Relevez toutes les dates citées dans le texte sur la grève à Phnom Penh.

═══ TEXTE À ANALYSER ═══

Le tribunal municipal de Phnom Penh a admonesté les grévistes, déclarant que les travailleur·euses salarié·es participant à la grève pourraient subir des répercussions, tandis que ceux et celles déjà licenciés pourraient faire l'objet d'une action en justice.
La mairie de Phnom Penh a également déclaré le 18 décembre que la grève violait la loi cambodgienne sur les manifestations pacifiques. Elle a également affirmé que les grévistes ne suivaient pas correctement les mesures sanitaires Covid-19, bien que le premier ministre ait déclaré que la transmission était terminée.
«Nous sommes très clairs sur le fait qu'il s'agit d'une grève, et nous avons respecté toutes les exigences légales», a déclaré Sithar le 26 décembre. Elle a déclaré que lors des réunions, des responsables ont tenté de menacer le syndicat, lui disant qu'elle était «têtue».
Des comptes Facebook anonymes ont affirmé que des forces étrangères avaient organisé la grève. Heng Sour, porte-parole du ministère du Travail, a assimilé les mouvements à une «révolution de couleur». La police a tenu une conférence de presse avant l'arrestation de Sithar le 4 janvier, au cours de laquelle elle a présenté des preuves présumées du financement étranger du «chaos» provoqué par le syndicat.

═══ EXTRAIT DE DONNÉES ═══

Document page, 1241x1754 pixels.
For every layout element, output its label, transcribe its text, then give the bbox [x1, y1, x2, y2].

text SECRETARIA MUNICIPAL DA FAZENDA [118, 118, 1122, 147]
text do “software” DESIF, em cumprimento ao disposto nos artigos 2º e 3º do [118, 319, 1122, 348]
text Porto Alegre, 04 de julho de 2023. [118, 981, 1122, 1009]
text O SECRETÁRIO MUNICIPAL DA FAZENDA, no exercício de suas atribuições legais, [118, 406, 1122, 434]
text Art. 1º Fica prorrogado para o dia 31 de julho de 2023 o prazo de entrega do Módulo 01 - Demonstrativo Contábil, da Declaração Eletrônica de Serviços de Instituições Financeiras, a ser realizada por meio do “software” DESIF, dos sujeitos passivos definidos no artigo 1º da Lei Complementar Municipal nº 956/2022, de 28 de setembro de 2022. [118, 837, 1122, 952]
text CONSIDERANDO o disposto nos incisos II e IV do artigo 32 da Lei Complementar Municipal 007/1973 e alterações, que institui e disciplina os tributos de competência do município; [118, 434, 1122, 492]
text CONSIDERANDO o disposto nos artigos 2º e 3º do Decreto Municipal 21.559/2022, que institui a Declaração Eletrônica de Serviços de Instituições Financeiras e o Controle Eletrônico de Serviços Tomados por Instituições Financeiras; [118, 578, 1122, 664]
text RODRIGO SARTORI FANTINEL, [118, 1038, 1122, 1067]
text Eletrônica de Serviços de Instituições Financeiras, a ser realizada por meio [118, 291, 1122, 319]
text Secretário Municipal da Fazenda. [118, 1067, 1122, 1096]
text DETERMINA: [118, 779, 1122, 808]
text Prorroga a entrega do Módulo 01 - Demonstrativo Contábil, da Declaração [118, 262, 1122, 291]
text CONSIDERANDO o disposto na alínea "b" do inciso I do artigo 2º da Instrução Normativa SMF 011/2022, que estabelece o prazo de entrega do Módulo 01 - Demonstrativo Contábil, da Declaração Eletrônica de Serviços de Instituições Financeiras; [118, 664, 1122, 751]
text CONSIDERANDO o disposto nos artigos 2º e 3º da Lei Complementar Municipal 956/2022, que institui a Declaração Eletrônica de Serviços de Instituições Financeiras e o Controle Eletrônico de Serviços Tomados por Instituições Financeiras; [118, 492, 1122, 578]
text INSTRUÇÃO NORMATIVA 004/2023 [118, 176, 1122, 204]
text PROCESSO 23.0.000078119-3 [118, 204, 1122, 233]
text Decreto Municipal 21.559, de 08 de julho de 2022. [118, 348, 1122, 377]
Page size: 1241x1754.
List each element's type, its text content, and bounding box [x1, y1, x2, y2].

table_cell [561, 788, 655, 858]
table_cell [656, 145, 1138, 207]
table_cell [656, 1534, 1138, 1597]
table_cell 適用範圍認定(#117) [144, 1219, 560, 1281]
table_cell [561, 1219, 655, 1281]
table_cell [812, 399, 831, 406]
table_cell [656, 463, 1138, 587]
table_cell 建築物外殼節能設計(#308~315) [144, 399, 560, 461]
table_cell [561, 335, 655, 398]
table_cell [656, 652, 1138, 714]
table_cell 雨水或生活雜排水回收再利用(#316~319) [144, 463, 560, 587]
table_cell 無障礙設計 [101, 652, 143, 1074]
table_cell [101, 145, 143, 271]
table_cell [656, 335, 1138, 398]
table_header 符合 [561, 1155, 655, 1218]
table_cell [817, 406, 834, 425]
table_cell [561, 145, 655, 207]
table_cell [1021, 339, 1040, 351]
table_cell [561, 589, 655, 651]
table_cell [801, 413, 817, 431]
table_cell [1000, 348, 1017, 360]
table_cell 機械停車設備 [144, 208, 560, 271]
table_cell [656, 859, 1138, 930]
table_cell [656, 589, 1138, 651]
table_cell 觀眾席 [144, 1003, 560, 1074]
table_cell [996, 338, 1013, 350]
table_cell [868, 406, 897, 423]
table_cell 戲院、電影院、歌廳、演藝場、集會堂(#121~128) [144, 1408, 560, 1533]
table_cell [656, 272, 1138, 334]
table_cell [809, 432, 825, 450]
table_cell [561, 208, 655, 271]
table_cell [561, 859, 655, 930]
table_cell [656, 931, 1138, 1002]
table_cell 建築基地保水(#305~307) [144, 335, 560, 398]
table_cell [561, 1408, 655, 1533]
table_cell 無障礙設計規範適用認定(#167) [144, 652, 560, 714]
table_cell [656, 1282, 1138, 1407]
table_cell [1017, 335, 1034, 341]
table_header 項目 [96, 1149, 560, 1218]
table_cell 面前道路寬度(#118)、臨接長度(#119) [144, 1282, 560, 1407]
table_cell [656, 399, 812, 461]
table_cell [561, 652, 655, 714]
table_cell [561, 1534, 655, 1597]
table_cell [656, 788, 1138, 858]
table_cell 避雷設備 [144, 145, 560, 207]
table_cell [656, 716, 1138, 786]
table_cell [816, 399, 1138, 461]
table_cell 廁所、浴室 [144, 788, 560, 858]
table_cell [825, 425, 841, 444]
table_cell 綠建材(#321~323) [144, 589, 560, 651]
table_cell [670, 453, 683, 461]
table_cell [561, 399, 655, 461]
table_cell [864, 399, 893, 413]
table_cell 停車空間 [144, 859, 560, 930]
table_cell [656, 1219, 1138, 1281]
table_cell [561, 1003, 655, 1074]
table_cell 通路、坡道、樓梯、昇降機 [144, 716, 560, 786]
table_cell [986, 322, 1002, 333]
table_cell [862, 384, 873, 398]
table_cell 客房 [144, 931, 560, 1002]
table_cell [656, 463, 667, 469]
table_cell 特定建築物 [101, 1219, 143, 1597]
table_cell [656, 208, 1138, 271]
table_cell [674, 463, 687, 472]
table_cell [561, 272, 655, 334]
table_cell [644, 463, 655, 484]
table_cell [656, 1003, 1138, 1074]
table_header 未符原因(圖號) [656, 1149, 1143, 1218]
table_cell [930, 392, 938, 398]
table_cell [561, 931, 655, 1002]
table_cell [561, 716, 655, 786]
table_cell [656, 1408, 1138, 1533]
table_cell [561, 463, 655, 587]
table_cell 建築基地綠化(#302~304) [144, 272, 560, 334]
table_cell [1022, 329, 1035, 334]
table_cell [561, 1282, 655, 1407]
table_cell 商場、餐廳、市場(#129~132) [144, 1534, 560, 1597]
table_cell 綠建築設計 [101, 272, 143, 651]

═══

### CORRIGÉ
18 décembre
26 décembre
4 janvier